Read about Hartheim Euthanasia Center, near Linz, Austria.  An essential part of training at Hartheim – where Franz Stangl, a future commandant at Treblinka, was moulded – was linguistic manipulation.  Terms like “mercy killing” and “therapeutic value of the patient” and “unproductive” and “disadvantaged” and “genetically ill” and “no quality of life” rose to prominence there, as the slaughter of the disabled and unwanted children .  Indeed, as the famous Catholic apologist, G.K. Chesterton once said, “Most Eugenists are Euphemists.”

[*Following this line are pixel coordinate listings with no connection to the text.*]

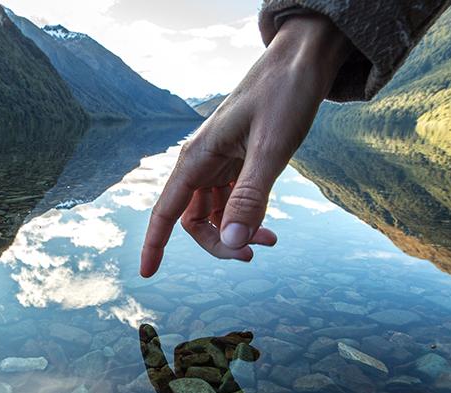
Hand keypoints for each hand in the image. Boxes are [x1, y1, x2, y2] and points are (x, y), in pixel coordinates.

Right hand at [140, 15, 352, 277]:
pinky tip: (269, 224)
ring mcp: (219, 161)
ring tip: (271, 240)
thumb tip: (232, 244)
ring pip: (214, 213)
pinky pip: (232, 201)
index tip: (147, 274)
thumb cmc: (285, 95)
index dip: (155, 244)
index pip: (167, 211)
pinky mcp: (237, 160)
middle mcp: (202, 161)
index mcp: (198, 157)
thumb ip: (251, 198)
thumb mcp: (272, 148)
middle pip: (193, 220)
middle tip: (254, 254)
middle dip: (219, 243)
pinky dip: (247, 217)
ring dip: (236, 233)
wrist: (303, 60)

And isn’t this reminiscent of comments made about children both with severe disabilities or adults with Motor Neuron Disease or older adults with dementia?  I was deeply, deeply saddened to hear the great South African scrum-half, Joost van der Westhuizen, has Motor Neurone Disease.  Confined to a wheelchair, he needs an interpreter for interviews, so affected is his speech.  In Belgium and the Netherlands, he would be a candidate for euthanasia because a person does not have to be terminally ill to avail of it.

The medical profession has been at the seat of some of the greatest good known to man.  Many of us would not be here today were it not for these brilliant professionals.  But the medical profession is also responsible for presiding over the deaths of millions of unborn children and the deaths of a growing number of old or infirm or ‘merely’ depressed people.

So, while the Dutch are one of the most advanced people in the world, it is eerie that they are also so advanced in the new eugenics, or ‘neo-eugenics’.  And, when your moral compass points towards a better use for the organs of the infirm, why wait?  Given that rationing health services focus on the amount of time a patient gains per medical-dollar spent, is it not obvious who would gain greater “value” from said organs – the infirm or the otherwise healthy?